Podía haberte contado las historias de María Magdalena, de Dimas, de Agustín de Hipona, de Pelagia, de Margarita de Cortona o de Camilo de Lellis. Todos fueron personas normales que cayeron en charcos profundos de pecado, pero que al final lograron levantarse con un corazón contrito y llegaron a la santidad con la gracia de Dios y mucha lucha.

La santidad es para todos. Nadie puede decir: ‘Dios me creó para ser mediocre’ o ‘no valgo para ser santo’. ¡Por supuesto que lo vales! ¡Tú vales toda la sangre de Jesucristo! ¡Y Dios es tu Padre! Un cristiano no tiene el derecho de rendirse en su camino hacia grandes ideales, hacia Cristo. No importa si tienes pocos o muchos talentos. Si eres inteligente o tonto. Fuerte o débil. Puedes luchar y nuestro Señor te proporciona toda la ayuda necesaria para levantarte si te caes.

──────────

TAREAS POR REALIZAR:
[1] Responda, según el fragmento sobre la santidad:
(a) ¿Con qué llegaron a la santidad las personas mencionadas al principio?
(b) ¿Qué se afirma que es Dios para el lector?
(c) ¿Qué proporciona nuestro Señor, según el final del texto?
[2] Transcriba literalmente una parte del fragmento sobre la santidad: comience en las palabras "Podía haberte contado" y deténgase después de "y mucha lucha.".

──────────

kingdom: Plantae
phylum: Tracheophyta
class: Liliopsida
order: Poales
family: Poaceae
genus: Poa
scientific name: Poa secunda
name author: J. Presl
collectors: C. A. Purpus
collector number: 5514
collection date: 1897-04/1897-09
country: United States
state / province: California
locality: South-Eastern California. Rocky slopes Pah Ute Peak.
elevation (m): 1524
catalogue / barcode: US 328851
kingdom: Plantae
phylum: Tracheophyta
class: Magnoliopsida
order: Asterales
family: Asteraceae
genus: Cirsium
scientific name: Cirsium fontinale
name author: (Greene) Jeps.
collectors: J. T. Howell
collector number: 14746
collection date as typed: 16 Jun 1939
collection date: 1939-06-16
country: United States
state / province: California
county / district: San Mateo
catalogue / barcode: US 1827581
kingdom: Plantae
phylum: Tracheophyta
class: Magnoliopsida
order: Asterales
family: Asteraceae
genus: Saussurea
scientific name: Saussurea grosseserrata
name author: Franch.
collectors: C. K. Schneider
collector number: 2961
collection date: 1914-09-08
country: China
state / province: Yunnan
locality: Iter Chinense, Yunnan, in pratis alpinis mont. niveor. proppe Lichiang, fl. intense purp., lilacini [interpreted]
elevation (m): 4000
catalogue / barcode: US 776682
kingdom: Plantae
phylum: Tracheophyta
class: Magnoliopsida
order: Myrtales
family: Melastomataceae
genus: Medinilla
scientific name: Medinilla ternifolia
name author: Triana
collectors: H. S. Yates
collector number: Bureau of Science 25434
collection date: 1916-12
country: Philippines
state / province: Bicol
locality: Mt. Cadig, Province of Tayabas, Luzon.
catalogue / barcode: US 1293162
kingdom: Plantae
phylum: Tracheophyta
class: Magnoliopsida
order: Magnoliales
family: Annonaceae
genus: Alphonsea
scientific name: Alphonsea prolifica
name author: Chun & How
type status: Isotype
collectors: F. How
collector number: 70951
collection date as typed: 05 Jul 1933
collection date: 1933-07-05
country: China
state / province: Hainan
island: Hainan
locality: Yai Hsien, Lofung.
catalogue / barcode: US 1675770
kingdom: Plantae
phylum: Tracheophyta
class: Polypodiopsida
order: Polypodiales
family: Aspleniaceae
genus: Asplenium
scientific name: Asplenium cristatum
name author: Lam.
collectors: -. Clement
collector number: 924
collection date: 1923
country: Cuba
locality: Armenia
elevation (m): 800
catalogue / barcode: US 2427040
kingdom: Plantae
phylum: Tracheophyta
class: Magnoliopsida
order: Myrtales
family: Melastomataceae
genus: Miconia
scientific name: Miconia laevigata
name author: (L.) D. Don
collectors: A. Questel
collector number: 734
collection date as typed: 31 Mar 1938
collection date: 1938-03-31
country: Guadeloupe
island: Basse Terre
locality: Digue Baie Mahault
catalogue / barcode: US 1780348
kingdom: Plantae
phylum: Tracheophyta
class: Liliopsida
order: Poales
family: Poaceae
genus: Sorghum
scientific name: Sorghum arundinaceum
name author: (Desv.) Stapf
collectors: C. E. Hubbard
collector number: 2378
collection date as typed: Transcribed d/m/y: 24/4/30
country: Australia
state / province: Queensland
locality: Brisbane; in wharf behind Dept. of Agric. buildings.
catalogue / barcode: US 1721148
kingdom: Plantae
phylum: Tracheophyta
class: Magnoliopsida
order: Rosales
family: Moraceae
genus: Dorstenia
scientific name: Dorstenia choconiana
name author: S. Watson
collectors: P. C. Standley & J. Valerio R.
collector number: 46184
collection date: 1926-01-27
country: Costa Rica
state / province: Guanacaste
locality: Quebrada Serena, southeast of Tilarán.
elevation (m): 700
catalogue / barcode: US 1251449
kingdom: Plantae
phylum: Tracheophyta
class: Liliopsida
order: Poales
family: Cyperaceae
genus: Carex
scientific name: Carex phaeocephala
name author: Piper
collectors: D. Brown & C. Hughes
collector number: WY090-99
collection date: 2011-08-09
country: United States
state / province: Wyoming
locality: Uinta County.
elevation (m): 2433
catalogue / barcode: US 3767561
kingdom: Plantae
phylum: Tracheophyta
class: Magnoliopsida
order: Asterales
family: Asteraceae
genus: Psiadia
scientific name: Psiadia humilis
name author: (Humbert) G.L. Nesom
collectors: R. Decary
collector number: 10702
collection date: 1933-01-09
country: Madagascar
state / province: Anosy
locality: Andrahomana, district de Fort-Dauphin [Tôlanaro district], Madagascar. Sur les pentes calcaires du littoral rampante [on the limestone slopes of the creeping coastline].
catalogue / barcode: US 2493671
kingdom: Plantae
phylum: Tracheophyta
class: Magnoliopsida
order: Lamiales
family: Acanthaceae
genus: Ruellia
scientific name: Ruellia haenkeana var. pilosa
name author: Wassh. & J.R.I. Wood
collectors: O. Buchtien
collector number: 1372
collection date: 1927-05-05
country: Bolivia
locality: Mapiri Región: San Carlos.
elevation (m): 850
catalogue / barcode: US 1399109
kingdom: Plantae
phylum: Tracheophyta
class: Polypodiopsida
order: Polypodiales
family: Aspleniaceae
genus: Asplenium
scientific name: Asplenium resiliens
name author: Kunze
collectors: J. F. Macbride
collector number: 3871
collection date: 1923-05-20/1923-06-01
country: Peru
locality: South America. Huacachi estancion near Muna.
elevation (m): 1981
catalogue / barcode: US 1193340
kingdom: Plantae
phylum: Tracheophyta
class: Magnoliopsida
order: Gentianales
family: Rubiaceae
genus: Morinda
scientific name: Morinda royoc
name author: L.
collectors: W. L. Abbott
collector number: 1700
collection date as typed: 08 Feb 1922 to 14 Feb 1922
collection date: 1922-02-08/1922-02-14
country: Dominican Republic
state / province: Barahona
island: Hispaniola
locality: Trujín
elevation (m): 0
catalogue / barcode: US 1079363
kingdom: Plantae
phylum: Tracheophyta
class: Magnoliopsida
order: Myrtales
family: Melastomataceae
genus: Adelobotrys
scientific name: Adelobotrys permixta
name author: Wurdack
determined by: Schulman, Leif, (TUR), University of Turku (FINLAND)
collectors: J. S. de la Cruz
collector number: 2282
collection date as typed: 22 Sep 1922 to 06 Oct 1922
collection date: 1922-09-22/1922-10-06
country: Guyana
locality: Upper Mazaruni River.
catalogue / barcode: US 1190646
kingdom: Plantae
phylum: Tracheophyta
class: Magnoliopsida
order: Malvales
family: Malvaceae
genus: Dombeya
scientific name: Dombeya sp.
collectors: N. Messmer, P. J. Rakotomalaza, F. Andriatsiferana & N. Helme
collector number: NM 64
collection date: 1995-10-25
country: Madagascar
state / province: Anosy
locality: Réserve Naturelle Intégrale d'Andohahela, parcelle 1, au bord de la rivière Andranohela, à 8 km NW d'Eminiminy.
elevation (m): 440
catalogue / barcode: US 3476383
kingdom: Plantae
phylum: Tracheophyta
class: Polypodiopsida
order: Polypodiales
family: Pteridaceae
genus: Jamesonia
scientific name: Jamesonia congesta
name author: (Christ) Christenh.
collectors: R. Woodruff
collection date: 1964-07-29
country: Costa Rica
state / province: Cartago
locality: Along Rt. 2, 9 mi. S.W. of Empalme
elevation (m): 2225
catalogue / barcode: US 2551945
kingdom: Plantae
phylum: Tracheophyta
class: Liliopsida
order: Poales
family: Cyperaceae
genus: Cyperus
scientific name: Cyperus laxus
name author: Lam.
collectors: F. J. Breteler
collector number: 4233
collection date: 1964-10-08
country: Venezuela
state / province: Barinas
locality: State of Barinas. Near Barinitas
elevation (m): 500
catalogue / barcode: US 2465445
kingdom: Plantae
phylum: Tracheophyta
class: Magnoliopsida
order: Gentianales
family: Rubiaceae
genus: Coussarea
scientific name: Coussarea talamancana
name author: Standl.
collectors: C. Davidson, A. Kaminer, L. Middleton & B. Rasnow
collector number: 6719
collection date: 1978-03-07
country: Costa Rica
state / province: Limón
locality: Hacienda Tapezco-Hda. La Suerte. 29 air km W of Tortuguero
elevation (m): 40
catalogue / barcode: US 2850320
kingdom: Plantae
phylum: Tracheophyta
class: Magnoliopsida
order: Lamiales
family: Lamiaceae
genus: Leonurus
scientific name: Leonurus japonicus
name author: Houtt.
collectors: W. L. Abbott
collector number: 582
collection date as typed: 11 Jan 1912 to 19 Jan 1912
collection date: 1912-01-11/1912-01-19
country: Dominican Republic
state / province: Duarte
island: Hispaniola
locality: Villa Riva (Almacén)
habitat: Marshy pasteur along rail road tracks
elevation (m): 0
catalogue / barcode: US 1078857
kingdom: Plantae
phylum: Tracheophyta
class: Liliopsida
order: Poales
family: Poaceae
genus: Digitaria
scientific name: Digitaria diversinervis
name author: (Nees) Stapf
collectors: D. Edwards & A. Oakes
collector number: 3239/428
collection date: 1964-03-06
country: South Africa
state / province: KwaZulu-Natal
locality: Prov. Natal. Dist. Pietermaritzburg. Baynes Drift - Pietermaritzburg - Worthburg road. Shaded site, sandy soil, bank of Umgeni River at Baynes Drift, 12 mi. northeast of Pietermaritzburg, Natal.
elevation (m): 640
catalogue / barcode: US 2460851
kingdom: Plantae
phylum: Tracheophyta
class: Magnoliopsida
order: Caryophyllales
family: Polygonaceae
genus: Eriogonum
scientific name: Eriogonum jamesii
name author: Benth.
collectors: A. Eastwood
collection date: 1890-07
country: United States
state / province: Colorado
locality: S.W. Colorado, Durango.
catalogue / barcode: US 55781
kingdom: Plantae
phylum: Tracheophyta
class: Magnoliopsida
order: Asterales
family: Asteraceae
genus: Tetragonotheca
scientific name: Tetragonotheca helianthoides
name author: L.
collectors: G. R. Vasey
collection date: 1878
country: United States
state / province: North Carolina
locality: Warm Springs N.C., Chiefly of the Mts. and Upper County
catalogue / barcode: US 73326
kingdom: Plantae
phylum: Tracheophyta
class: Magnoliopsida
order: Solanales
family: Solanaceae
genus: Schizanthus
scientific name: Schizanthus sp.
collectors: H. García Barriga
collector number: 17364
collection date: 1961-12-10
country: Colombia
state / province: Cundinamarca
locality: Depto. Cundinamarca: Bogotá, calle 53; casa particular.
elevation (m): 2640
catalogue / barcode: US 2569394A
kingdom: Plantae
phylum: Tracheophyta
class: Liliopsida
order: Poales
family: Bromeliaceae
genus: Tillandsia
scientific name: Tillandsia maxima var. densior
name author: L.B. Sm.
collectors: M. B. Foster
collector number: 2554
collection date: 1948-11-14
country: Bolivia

──────────

LISTA DE RESPUESTAS:
[1]
(a) Con la gracia de Dios y mucha lucha.
(b) Su Padre.
(c) Toda la ayuda necesaria para levantarse si uno se cae.

[2]
Podía haberte contado las historias de María Magdalena, de Dimas, de Agustín de Hipona, de Pelagia, de Margarita de Cortona o de Camilo de Lellis. Todos fueron personas normales que cayeron en charcos profundos de pecado, pero que al final lograron levantarse con un corazón contrito y llegaron a la santidad con la gracia de Dios y mucha lucha.